Source: ai-research/similarweb-app-explosion-after-ai-2026-06-30.md — Similarweb (https://www.similarweb.com/corp/reports/apps-ai-explosion-snapshot)
Similarweb’s report The App Explosion After AI: What it Means for Marketers argues that generative AI has pushed the app market into overdrive — making an app cheap to build, but harder than ever to win attention for. Monthly app releases are up 50% year over year (around 120,000 a month since early 2025), yet 75% of new Android apps never reach 1,000 downloads. The report’s thesis: creation is no longer the constraint — discovery and retention are. The full report is gated behind a download.
Key Takeaways
- Releases up 50% YoY — since early 2025, monthly app releases jumped 50% year over year, reaching around 120,000 a month. The market is bigger than it has ever been, but harder to win in than ever before.
- 75% of new Android apps don’t reach 1,000 downloads — more apps are appearing, but breakout success stays rare. Banner tagline: “AI created more apps than ever, but 75% won’t make it.”
- Discovery favors incumbents — AI is completely changing how users find apps, but discovery still favors the names people already know.
- Even top AI apps can’t retain — the biggest AI apps (Grok, ChatGPT) are struggling with retention, a signal that the real challenge lies in retention/discovery, not creation.
What It Means for Marketers
- Creation is cheap; discovery and retention are the bottleneck.
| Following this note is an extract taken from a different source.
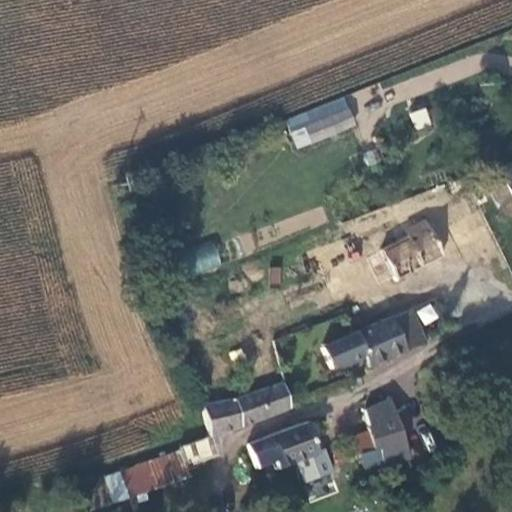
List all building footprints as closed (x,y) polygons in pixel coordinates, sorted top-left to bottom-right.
[(426,107),(410,112),(415,130),(431,125),(426,107)] [(344,108),(301,128),(291,132),(298,148),(309,143),(351,126),(344,108)] [(511,168),(499,175),(502,182),(511,203),(511,168)] [(497,210),(511,203),(502,182),(487,187),(497,210)] [(386,208),(384,206),(376,209),(383,228),(397,221),(398,224),(408,221),(411,230),(418,227),(407,201),(386,208)] [(440,260),(424,224),(418,227),(411,230),(408,221),(398,224),(397,221),(383,228),(366,235),(374,252),(365,257),(377,282),(392,278),(396,282),(440,260)] [(185,250),(192,275),(222,267),(215,242),(185,250)] [(423,325),(439,319),(432,303),(416,309),(423,325)] [(421,340),(408,309),(385,318),(353,332),(361,355),(365,366),(421,340)] [(361,355),(353,332),(321,347),(330,367),(344,361),(345,363),(361,355)] [(232,429),(286,408),(280,385),(237,396),(198,405),(205,437),(232,429)] [(440,386),(434,386),(430,389),(429,395),(432,401),(438,403),(442,400),(445,395),(443,390),(440,386)] [(385,400),(360,413),(364,426),(394,419),(385,400)] [(394,419),(364,426),(366,433),(371,450),(376,448),(381,465),(407,457),(394,419)] [(315,452),(305,424),(247,447),(255,467),(272,462),(275,467),(315,452)] [(343,458),(371,450),(366,433),(338,442),(343,458)] [(210,454),(205,437),(196,439),(178,445),(180,452),(100,477),(108,503),(201,472),(197,457),(210,454)] [(333,477),(305,480),(308,498),(336,495),(333,477)]
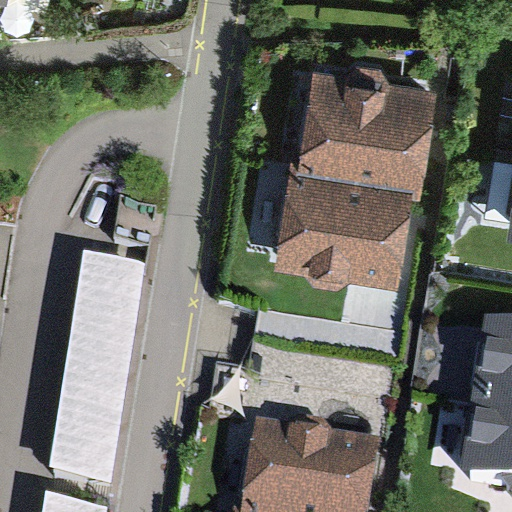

AI made “building an app the easy part” — cutting through the noise is now the hard part, so marketing spend and effort should shift downstream of the build.
- Discovery still favors known names. As raw app supply explodes, incumbent and brand recognition matter more, not less — a new entrant has to overcome both more competitors and a discovery surface biased toward established names. ^[inferred]
- Retention, not launch, decides winners. If even Grok and ChatGPT struggle to keep users, smaller apps should treat retention metrics as the leading indicator of success rather than install volume. ^[inferred]
- Intended use: planning app campaigns, analyzing competitors, and deciding where to focus over the next six months.
Try It
- Download the gated report from Similarweb to ground app-campaign and competitive planning for the next two quarters.
- Audit your own funnel: if you are over-indexed on installs, reweight toward retention and reactivation given the report’s retention warning.
- Benchmark category leaders’ retention curves (not just download counts) before assuming a “winner” template to copy.
- Treat ASO and brand-led discovery as primary, not secondary, since discovery favors recognized names in an oversupplied market.